Grechen Isenhard Young, his wife of 38 years, and their son, Dorian Young, were by his side as he peacefully slipped away.

Although he wasn’t nearly the household name he should have been, the staff at the VA all knew who Webster Young was, and felt proud to have him with them.  They treated him with the level of kindness and respect that he should have enjoyed throughout his life.  Even the most uninitiated jazz listener couldn’t help but recognize at least a few of the jazz luminaries who called to wish him a speedy recovery during his time at the VA.

Webster English Young – nicknamed “Little Diz” and later dubbed “Web City” by the great alto saxophonist Jackie McLean – was born in Columbia, S.C.  But it was Washington, D.C. – where he was raised and spent most of his life – that he called his home.  At a very early age, he took up the trumpet and at one point even convinced Louis Armstrong to give him a quick lesson while Pops was in town for a date at the Howard Theatre.

Webster’s speaking voice was soft and gravelly—not a singer’s voice by most standards—but he occasionally put his horn down and picked up the mike.

The one time I heard him sing on stage stands out.  His vocal treatment of “You Don’t Know What Love Is” was every bit as soulful and fluent as his trumpet choruses, which were amazing.  The only recording of him singing that I am aware of is “What’s New” from a rare three-LP live set of recordings made in 1961: Webster Young Plays the Miles Davis Songbook .  Shirley Horn was in the audience that night, and Young recalled that he “just felt like singing."

Young spent several years in New York City, starting in the late 1950s, and ran with the biggest of the big dogs in the jazz world.  He played dates with many of those jazz giants, including John Coltrane, Miles Davis, Dizzy Gillespie, Dexter Gordon, Jackie McLean, Bud Powell and Lester Young.

He toured in Europe and throughout North America, fulfilled his military obligation in Japan during the Korean War, and served as both leader and sideman on a number of important recordings.

Perhaps best known of these recordings is his tribute to Billie Holiday. This 1957 album, For Lady , features a number of tunes associated with Holiday, and Young’s playing on the recording highlights the influence that she had on his development. Recalling his first encounter with Lady Day, Young noted that when she walked into a club where he was playing, “She warmed up the room like a pot-bellied stove.”
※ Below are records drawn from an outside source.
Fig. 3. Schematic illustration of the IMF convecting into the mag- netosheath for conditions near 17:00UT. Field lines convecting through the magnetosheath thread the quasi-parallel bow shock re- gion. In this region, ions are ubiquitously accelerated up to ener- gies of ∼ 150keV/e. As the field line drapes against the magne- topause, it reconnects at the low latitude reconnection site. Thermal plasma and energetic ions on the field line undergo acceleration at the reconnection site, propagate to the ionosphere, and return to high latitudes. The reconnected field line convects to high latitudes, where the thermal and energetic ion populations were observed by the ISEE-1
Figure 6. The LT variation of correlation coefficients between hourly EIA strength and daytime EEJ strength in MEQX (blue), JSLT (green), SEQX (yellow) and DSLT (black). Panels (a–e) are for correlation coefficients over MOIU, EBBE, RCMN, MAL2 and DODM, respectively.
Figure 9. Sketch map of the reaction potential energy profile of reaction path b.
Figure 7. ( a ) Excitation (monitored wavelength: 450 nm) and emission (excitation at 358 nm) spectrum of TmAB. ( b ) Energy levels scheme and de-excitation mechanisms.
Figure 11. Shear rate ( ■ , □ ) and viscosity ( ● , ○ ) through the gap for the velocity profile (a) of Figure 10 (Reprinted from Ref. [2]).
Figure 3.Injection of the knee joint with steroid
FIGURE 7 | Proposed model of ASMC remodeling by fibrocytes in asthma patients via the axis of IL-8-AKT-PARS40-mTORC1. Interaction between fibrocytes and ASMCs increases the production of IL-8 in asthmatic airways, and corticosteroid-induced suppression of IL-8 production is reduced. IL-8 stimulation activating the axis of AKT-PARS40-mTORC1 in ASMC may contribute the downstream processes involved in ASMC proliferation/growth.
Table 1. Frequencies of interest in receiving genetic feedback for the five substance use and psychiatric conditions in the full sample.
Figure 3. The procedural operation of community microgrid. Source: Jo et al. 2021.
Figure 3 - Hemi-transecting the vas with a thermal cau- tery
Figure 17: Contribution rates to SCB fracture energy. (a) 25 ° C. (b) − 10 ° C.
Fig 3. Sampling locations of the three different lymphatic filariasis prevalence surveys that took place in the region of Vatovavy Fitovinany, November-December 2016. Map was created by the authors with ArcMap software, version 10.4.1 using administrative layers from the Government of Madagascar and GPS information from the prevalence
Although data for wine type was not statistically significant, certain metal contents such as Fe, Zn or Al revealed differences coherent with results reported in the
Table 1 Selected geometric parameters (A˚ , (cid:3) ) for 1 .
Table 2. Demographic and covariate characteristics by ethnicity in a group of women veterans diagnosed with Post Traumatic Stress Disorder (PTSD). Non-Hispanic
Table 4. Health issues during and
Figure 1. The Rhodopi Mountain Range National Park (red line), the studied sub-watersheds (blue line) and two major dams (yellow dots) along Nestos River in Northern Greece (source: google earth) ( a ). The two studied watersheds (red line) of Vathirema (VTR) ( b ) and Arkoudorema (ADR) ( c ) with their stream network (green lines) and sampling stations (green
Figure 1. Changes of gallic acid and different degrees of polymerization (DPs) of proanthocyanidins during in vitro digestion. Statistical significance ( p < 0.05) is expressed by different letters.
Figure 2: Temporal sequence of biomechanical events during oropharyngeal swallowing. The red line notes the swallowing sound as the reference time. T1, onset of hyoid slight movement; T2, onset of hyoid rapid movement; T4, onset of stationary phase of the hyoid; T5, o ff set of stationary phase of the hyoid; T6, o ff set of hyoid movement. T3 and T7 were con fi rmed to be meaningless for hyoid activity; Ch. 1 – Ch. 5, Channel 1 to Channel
Young never stopped studying and teaching. He taught at what was to become the University of the District of Columbia, was the musical director for Lettumplay (a long-running jazz education program in Washington, D.C.), led the D.C. Music Center Jazz Workshop and privately taught piano and trumpet for nearly five decades.  He was constantly discovering new tools for his students to use, and would routinely go to lengths to help them grow.  His workshops were part music theory, part history and part ensemble playing, which he regularly extended from the classroom to the bandstand.

While he continued to evolve and develop musically, to have found his own voice – and remain true to it throughout – is strong testament indeed to his musical substance.

His mellow, fluid tone and soulful phrasing are instantly recognizable on recordings spanning more than four decades.  His level of substance, coupled with his generous spirit, is both rare and beautiful, and he will be greatly missed by family, friends and fans the world over.

His first marriage to Mary Marshall Young ended in divorce, and he is also survived by two children from that marriage, John Wardell Young of Washington D.C. and Terry Ann Powell of Silver Spring, Md.